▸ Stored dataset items
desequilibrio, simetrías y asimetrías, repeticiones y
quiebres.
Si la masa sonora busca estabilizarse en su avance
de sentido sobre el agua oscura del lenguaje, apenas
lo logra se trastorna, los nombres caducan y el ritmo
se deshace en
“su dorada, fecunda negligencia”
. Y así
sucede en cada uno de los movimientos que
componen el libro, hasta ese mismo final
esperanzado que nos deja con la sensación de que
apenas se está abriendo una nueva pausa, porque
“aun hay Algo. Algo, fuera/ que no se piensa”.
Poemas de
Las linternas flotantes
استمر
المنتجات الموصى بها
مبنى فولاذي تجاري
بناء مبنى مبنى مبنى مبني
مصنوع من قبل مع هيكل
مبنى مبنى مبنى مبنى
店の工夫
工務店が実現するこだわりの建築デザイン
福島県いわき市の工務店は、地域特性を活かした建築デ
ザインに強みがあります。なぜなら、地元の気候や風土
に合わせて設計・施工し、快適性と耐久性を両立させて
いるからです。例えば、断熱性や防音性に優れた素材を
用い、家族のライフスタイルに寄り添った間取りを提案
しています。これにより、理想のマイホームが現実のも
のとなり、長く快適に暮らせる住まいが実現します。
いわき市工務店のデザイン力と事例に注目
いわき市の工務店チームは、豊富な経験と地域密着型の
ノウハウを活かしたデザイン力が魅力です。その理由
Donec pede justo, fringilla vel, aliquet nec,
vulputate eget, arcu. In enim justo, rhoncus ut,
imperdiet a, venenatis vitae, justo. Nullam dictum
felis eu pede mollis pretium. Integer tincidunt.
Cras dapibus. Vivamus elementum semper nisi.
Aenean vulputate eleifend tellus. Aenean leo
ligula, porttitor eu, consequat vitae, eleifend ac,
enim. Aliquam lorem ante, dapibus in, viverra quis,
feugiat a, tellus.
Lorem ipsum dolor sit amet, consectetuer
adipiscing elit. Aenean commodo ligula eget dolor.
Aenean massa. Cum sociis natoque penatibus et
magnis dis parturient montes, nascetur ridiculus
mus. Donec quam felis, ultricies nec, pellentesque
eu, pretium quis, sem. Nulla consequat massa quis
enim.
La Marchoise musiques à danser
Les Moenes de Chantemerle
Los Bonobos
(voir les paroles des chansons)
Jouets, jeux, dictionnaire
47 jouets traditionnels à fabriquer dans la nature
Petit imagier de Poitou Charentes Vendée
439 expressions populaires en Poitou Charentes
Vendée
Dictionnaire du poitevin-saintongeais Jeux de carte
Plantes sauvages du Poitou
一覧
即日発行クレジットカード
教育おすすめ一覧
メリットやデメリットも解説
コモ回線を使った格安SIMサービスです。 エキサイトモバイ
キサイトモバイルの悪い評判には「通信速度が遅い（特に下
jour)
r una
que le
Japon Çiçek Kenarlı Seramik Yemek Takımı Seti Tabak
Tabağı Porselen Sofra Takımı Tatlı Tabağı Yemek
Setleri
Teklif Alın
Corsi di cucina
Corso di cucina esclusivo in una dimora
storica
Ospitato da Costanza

▸ What is required
The lines of the data, from the first through the one containing "工務店が実現するこだわりの建築デザイン", are to be transcribed exactly.

▸ Your response
desequilibrio, simetrías y asimetrías, repeticiones y
quiebres.
Si la masa sonora busca estabilizarse en su avance
de sentido sobre el agua oscura del lenguaje, apenas
lo logra se trastorna, los nombres caducan y el ritmo
se deshace en
“su dorada, fecunda negligencia”
. Y así
sucede en cada uno de los movimientos que
componen el libro, hasta ese mismo final
esperanzado que nos deja con la sensación de que
apenas se está abriendo una nueva pausa, porque
“aun hay Algo. Algo, fuera/ que no se piensa”.
Poemas de
Las linternas flotantes
استمر
المنتجات الموصى بها
مبنى فولاذي تجاري
بناء مبنى مبنى مبنى مبني
مصنوع من قبل مع هيكل
مبنى مبنى مبنى مبنى
店の工夫
工務店が実現するこだわりの建築デザイン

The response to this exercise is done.